[PATCH v2 6/9] mm: vmalloc: Offload free_vmap_area_lock lock

[Uladzislau Rezki (Sony)]

Concurrent access to a global vmap space is a bottle-neck.
We can simulate a high contention by running a vmalloc test
suite.

To address it, introduce an effective vmap node logic. Each
node behaves as independent entity. When a node is accessed
it serves a request directly(if possible) also it can fetch
a new block from a global heap to its internals if no space
or low capacity is left.

This technique reduces a pressure on the global vmap lock.

Signed-off-by: Uladzislau Rezki (Sony) <urezki@xxxxxxxxx>
---
 mm/vmalloc.c | 316 +++++++++++++++++++++++++++++++++++++++++++++------
 1 file changed, 279 insertions(+), 37 deletions(-)

diff --git a/mm/vmalloc.c b/mm/vmalloc.c
index 5a8a9c1370b6..4fd4915c532d 100644
--- a/mm/vmalloc.c
+++ b/mm/vmalloc.c
@@ -779,6 +779,7 @@ struct rb_list {
 
 struct vmap_node {
 	/* Bookkeeping data of this node. */
+	struct rb_list free;
 	struct rb_list busy;
 	struct rb_list lazy;
 
@@ -786,6 +787,13 @@ struct vmap_node {
 	 * Ready-to-free areas.
 	 */
 	struct list_head purge_list;
+	struct work_struct purge_work;
+	unsigned long nr_purged;
+
+	/*
+	 * Control that only one user can pre-fetch this node.
+	 */
+	atomic_t fill_in_progress;
 };
 
 static struct vmap_node *nodes, snode;
@@ -804,6 +812,32 @@ addr_to_node(unsigned long addr)
 	return &nodes[addr_to_node_id(addr)];
 }
 
+static inline struct vmap_node *
+id_to_node(int id)
+{
+	return &nodes[id % nr_nodes];
+}
+
+static inline int
+this_node_id(void)
+{
+	return raw_smp_processor_id() % nr_nodes;
+}
+
+static inline unsigned long
+encode_vn_id(int node_id)
+{
+	/* Can store U8_MAX [0:254] nodes. */
+	return (node_id + 1) << BITS_PER_BYTE;
+}
+
+static inline int
+decode_vn_id(unsigned long val)

TASK STATEMENT =
List every member that the vmalloc patch adds to struct vmap_node, giving each one's type and name. The records that follow are separate material and have no connection to the vmalloc patch.

PROVIDED RECORDS =
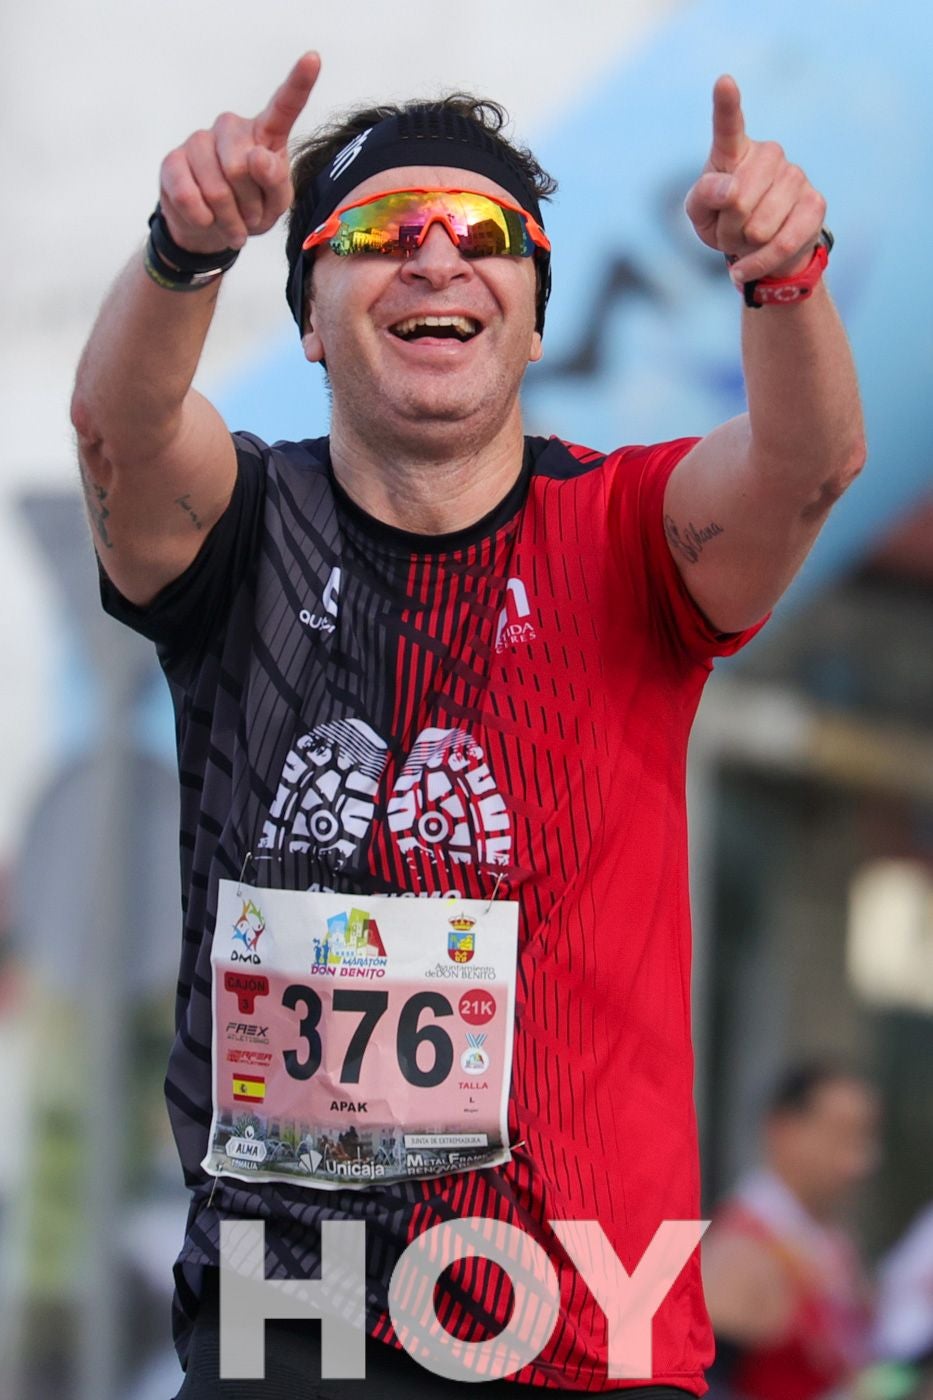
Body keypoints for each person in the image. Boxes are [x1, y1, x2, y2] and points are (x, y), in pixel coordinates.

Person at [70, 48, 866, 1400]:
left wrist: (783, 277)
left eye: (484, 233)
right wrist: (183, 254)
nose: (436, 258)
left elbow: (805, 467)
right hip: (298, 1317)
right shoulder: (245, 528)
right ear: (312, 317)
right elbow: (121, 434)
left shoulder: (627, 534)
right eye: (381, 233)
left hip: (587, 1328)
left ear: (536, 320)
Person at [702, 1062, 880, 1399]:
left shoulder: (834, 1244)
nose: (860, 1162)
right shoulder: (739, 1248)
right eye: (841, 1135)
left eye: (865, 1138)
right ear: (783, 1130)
* * *
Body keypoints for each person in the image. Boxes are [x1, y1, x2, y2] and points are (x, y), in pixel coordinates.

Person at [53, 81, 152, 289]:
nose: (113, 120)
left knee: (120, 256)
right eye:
--
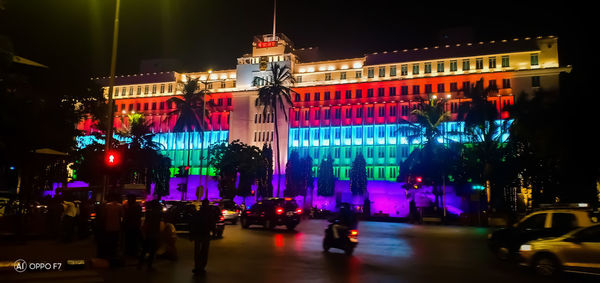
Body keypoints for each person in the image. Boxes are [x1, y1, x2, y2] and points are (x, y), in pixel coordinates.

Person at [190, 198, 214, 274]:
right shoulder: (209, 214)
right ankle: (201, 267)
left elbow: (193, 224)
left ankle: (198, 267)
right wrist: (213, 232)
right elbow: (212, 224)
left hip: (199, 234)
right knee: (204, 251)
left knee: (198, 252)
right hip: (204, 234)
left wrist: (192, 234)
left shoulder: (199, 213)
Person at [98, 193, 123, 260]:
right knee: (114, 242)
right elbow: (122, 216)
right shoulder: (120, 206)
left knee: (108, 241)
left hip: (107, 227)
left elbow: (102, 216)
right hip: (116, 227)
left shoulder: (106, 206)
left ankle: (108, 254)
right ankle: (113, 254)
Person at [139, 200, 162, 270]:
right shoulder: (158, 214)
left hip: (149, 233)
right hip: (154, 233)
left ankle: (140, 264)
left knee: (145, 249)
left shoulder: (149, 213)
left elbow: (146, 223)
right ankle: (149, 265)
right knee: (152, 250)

EXERCISE SOLUTION =
struct rb_list free; struct work_struct purge_work; unsigned long nr_purged; atomic_t fill_in_progress